Insights, commentary and help from many sources
A few days after Blakely was handed down, Judge Joe Goodwin implored academics and others to contribute to post-Blakely conversations about the future of sentencing reform (details here). I am pleased to report that many institutions have started to heed this call in many ways.
For example, the Vera Institute of Justice is sponsoring a discussion next week with Professor Frank Bowman (author of the famed Bomwan proposal) entitled “Does Blakely Mean the End of the Federal Guidelines?” Details about the program can be downloaded here:
Download vera_bowman_event.pdf
Similarly, as Jason Hernandez noted here, the Cato Institute will be hosting on Thursday, August 26, 2004 a program entitled “Blakely’s Wake: Should the Federal Sentencing Guidelines Be Saved or Scrapped?”. This link here provides more details of the headliners slated to be involved in this event.

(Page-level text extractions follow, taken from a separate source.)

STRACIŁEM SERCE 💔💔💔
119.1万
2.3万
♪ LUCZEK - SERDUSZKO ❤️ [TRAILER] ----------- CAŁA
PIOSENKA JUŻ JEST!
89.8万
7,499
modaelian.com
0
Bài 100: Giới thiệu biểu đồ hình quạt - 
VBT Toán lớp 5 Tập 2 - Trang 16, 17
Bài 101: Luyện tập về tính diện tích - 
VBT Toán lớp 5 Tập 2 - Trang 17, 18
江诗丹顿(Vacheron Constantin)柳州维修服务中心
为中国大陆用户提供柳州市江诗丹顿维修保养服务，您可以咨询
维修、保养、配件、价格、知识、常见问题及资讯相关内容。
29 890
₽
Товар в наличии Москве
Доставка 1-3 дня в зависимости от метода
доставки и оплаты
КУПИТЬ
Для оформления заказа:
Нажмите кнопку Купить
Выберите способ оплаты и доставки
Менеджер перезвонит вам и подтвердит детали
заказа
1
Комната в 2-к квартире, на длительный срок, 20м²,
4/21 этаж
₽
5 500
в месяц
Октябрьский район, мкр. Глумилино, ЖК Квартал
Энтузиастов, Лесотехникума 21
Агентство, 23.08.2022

And, as reported in Ninth Circuit Chief Judge Mary M. Schroeder’s State of the Circuit Speech a few weeks ago (available here), the biggest federal Circuit is also on the job:
The major new project we hope to get under way this year is sentencing. We were unable to get started last year because of budgetary woes, but we can’t wait any longer. This delay, it turns out, has nevertheless been fortuitous. The Supreme Court’s decision in Blakely overturning a well-accepted state court model for sentencing has cast doubt about the constitutionality of the federal system, and, in the e-mailed words of the distinguished judge who has agreed to chair this project for the Ninth Circuit, “knocked our ideas about sentencing into a cocked hat.” That judge, I am delighted to announce today, is District Judge Charles Breyer of the Northern District of California. This very important project will go forward in collaboration with the American Law Institute, which has its own sentencing project under way aimed at state courts. I look forward to working with Chuck in putting together a group of lawyers, judges, academics and consultants to move forward under his leadership. Sentencing reform is now essential, and complete restructuring may well be the theme.
(Of course, according to this report at CrimLaw, the Ninth Circuit’s ultimate recommendations may not be immediately adopted across the country.)

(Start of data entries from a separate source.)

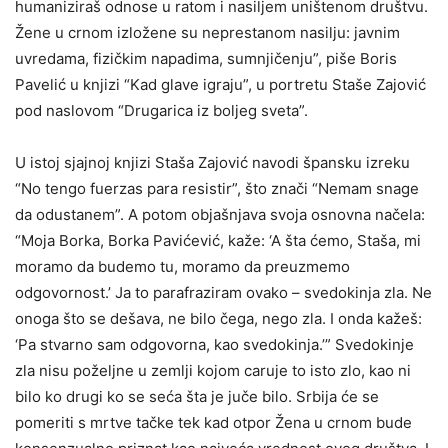
humaniziraš odnose u ratom i nasiljem uništenom društvu.
Žene u crnom izložene su neprestanom nasilju: javnim
uvredama, fizičkim napadima, sumnjičenju”, piše Boris
Pavelić u knjizi “Kad glave igraju”, u portretu Staše Zajović
pod naslovom “Drugarica iz boljeg sveta”.
U istoj sjajnoj knjizi Staša Zajović navodi špansku izreku
“No tengo fuerzas para resistir”, što znači “Nemam snage
da odustanem”. A potom objašnjava svoja osnovna načela:
“Moja Borka, Borka Pavićević, kaže: ‘A šta ćemo, Staša, mi
moramo da budemo tu, moramo da preuzmemo
odgovornost.’ Ja to parafraziram ovako – svedokinja zla. Ne
onoga što se dešava, ne bilo čega, nego zla. I onda kažeš:
‘Pa stvarno sam odgovorna, kao svedokinja.’” Svedokinje
zla nisu poželjne u zemlji kojom caruje to isto zlo, kao ni
bilo ko drugi ko se seća šta je juče bilo. Srbija će se
pomeriti s mrtve tačke tek kad otpor Žena u crnom bude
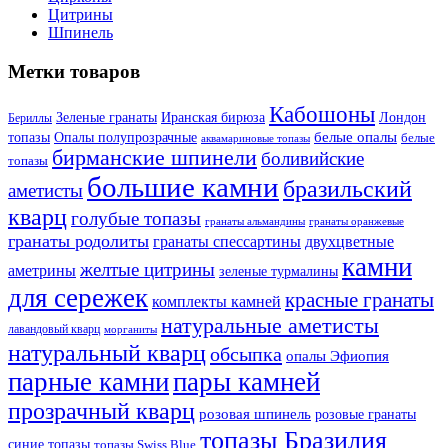
Цитрины
Шпинель
Метки товаров
Кабошоны
Лондон
Зеленые гранаты
Иранская бирюза
Бериллы
белые опалы
топазы
Опалы полупрозрачные
белые
аквамариновые топазы
бирманские шпинели
боливийские
топазы
большие камни
бразильский
аметисты
кварц
голубые топазы
гранаты оранжевые
гранаты альмандины
гранаты родолиты
гранаты спессартины
двухцветные
камни
желтые цитрины
аметрины
зеленые турмалины
для сережек
красные гранаты
комплекты камней
натуральные аметисты
лавандовый кварц
морганиты
натуральный кварц
обсыпка
опалы Эфиопия
парные камни
пары камней
прозрачный кварц
розовая шпинель
розовые гранаты
топазы Бразилия
синие топазы
топазы Swiss Blue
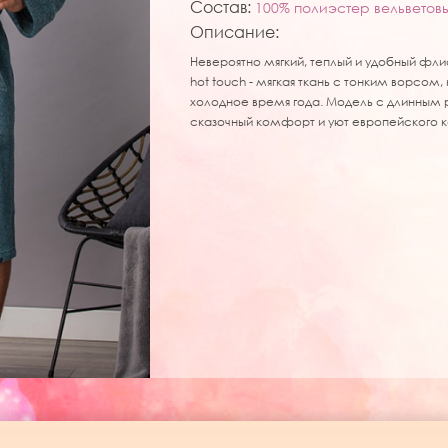
Состав:
100% полиэстер вельветов
Описание:
Невероятно мягкий, теплый и удобный ф
hot touch - мягкая ткань с тонким ворсом,
холодное время года. Модель с длинным р
сказочный комфорт и уют европейского к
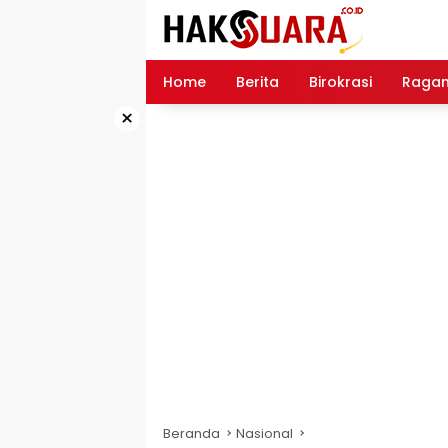
Langsung
ke
konten
Home
Berita
Birokrasi
Raga
×
Beranda
Nasional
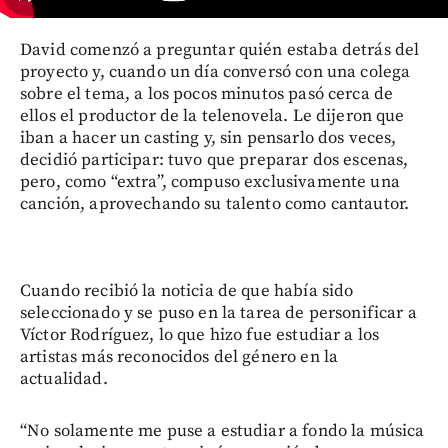
David comenzó a preguntar quién estaba detrás del
proyecto y, cuando un día conversó con una colega
sobre el tema, a los pocos minutos pasó cerca de
ellos el productor de la telenovela. Le dijeron que
iban a hacer un casting y, sin pensarlo dos veces,
decidió participar: tuvo que preparar dos escenas,
pero, como “extra”, compuso exclusivamente una
canción, aprovechando su talento como cantautor.
Cuando recibió la noticia de que había sido
seleccionado y se puso en la tarea de personificar a
Víctor Rodríguez, lo que hizo fue estudiar a los
artistas más reconocidos del género en la
actualidad.
“No solamente me puse a estudiar a fondo la música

It also merits mention in this setting that many groups have already started trying to figure out the post-Blakely world. For example, the NACDL had a Blakely panel at its meeting in San Francisco last week entitled, “Addressing the Implications of Blakely on State and Federal Sentencing Guidelines.” The star-studded list of panelists were Jeffrey Fisher, Judge Nancy Gertner, Carmen Hernandez, Peter Goldberger, Steve Kalar, and Ron Weich, and details about obtaining an audio recording of the event can be found at the NACDL’s Blakely page here.
Also, the Constitution Project sponsored last week the first meeting of its new sentencing initiative, which brought together federal and state judges, congressional staff, representatives of the USSC, DOJ, bar associations, NACDL, NAAG, ABA, and five state sentencing commissions (Pennsylvania, Kansas, Minnesota, Maryland, and DC), as well as a variety of other criminal justice and civil rights policy and advocacy organizations. UPDATE: Here’s a new link to the project.
The meeting included information-sharing on federal and state litigation and legislative efforts, and included a review of what Congress and state legislatures are doing in response to Blakely, the possible outcomes of further Supreme Court review, and the respective roles of legislatures, sentencing commissions, judges and juries in determining sentences post-Blakely. The Constitution Project reports that it will likely convene the group again in September and that it is also assembling a smaller emergency working group to begin crafting recommendations for legislatures and judges addressing Blakely. The Initiative is in great hands, being guided by Professors David Yellen and Frank Bowman and Ronald Weich.